Loan Approval using Machine Learning Decision Tree

Built an interpretable decision tree model in R to predict loan approval outcomes, achieving 98% accuracy and strong performance on imbalanced data. Skills demonstrated: R, decision trees, classification modeling, class imbalance handling, stratified sampling, model evaluation, business interpretation, ethical ML awareness.

Stock Volatility Forecasting
Time-Series Regression

Built a time-series regression model to forecast stock market volatility using historical price data. I used Apple stock data from Yahoo Finance, engineered rolling volatility as the target variable, and trained a linear regression model to predict future volatility based on return behavior in python.

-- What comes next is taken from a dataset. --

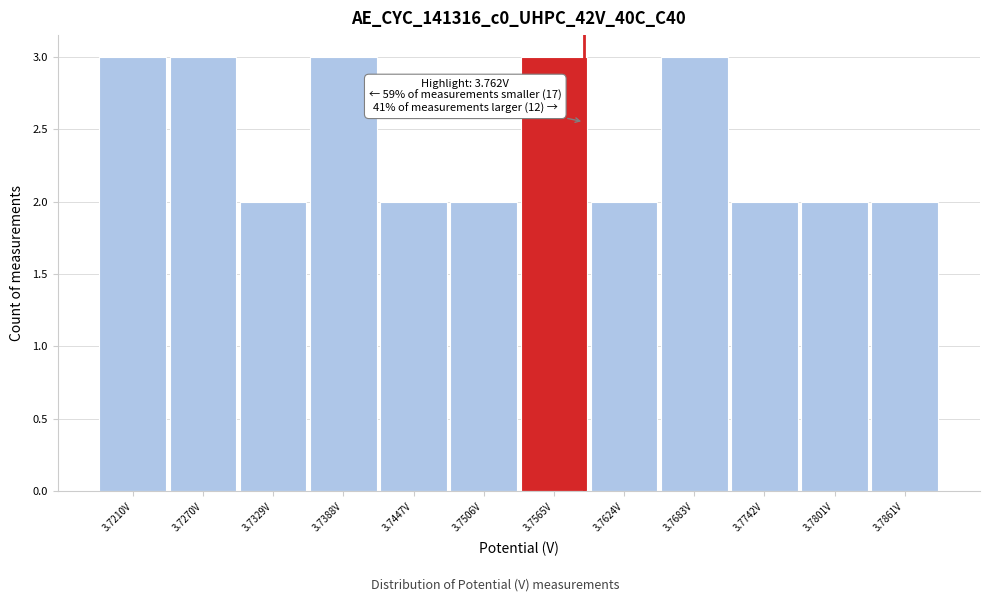

Reading left to right, extract all data points from this chart.

3.7210V=3	3.7270V=3	3.7329V=2	3.7388V=3	3.7447V=2	3.7506V=2	3.7565V=3	3.7624V=2	3.7683V=3	3.7742V=2	3.7801V=2	3.7861V=2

Numerical Solutions of Differential
Equations and Oscillations

Built a project that uses numerical modeling in Python to solve second-order differential equations describing oscillatory systems such as springs and electrical circuits. Euler’s and RK2 methods were implemented and evaluated for accuracy, stability, and error against exact solutions. Results showed that RK2 is more accurate and reliable, demonstrating a data-driven approach to modeling real-world dynamic systems.

Telco Customer Churn
Prediction Random Forest CLssification

Built a Random Forest classification model to predict customer churn using an 80/20 train-test split. Implemented proper data leakage removal and addressed class imbalance using ROSE resampling. Evaluated model performance using accuracy and ROC-AUC. Identified key churn drivers including contract type, tenure, and monthly charges to provide actionable business insights.

Olist Ecommerce
using PostgreSQL

Built an end-to-end E-commerce SQL analytics project featuring database schema design, data cleaning, constraints, indexing, and advanced business intelligence queries. Includes revenue analysis, customer lifetime value, cohort retention, ranking functions, and performance optimization using PostgreSQL.